* _Exercise objective_:
Return the full listing character for character, without its pictures.

* _Data shown_:
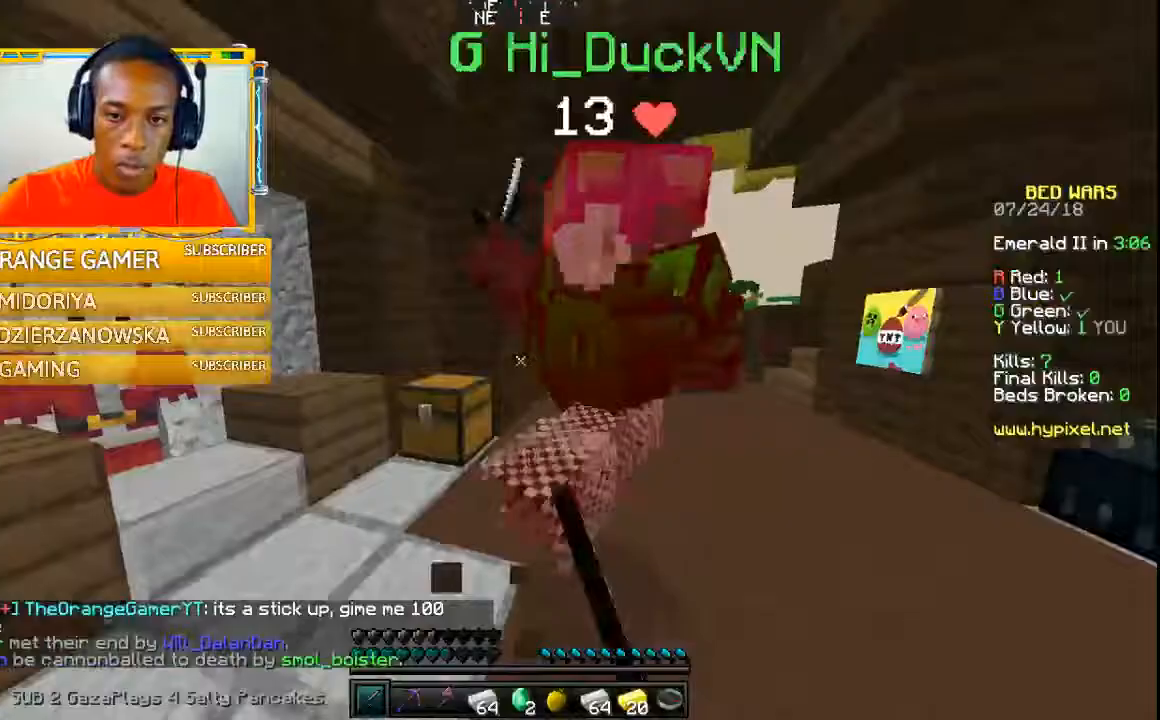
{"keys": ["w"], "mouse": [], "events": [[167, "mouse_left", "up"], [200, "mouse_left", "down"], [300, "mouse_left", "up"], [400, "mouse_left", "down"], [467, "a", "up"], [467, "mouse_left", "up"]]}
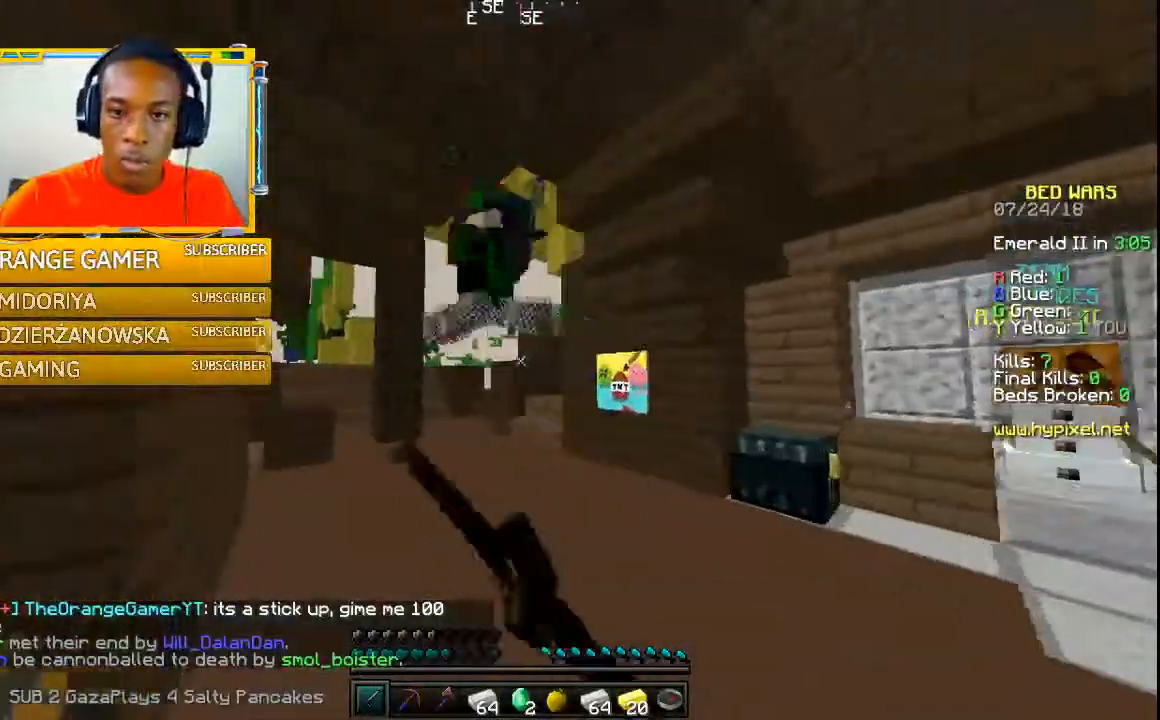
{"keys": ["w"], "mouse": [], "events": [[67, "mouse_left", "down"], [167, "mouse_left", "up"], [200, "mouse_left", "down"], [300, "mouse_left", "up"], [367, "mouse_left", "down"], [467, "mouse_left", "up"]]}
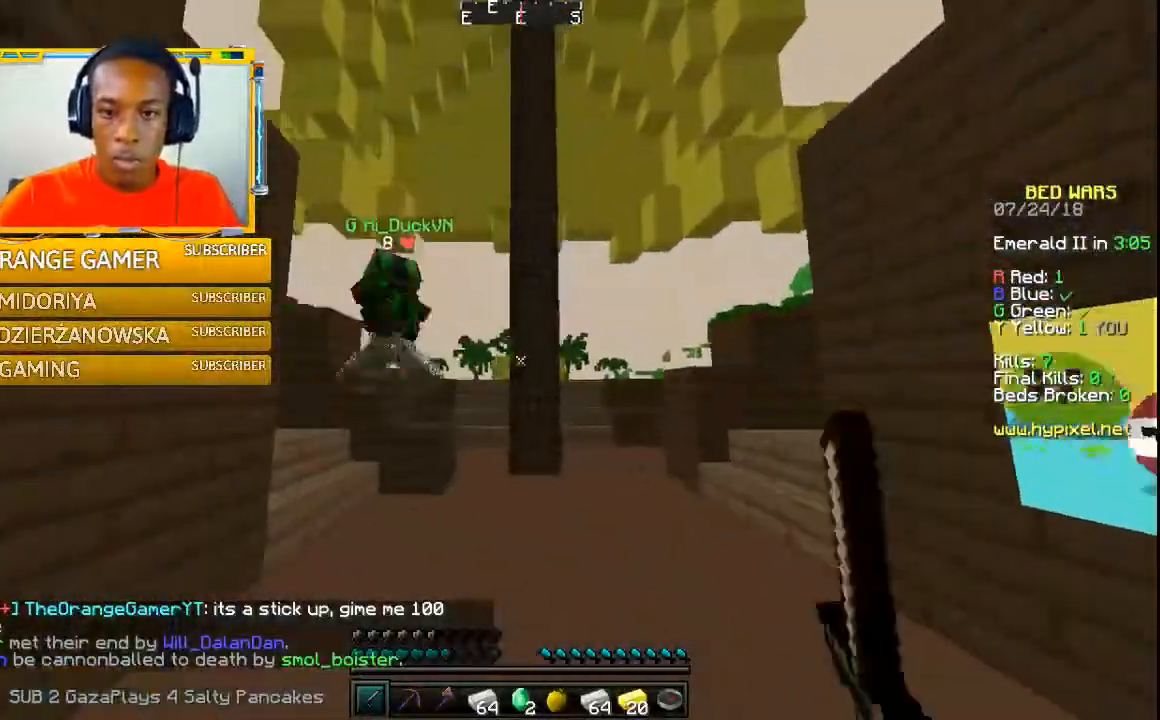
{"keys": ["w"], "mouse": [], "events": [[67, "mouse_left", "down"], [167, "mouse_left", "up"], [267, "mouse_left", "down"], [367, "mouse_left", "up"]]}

* _Solution to the exercise_:
{"keys": ["w"], "mouse": [], "events": [[167, "mouse_left", "up"], [200, "mouse_left", "down"], [300, "mouse_left", "up"], [400, "mouse_left", "down"], [467, "a", "up"], [467, "mouse_left", "up"]]}
{"keys": ["w"], "mouse": [], "events": [[67, "mouse_left", "down"], [167, "mouse_left", "up"], [200, "mouse_left", "down"], [300, "mouse_left", "up"], [367, "mouse_left", "down"], [467, "mouse_left", "up"]]}
{"keys": ["w"], "mouse": [], "events": [[67, "mouse_left", "down"], [167, "mouse_left", "up"], [267, "mouse_left", "down"], [367, "mouse_left", "up"]]}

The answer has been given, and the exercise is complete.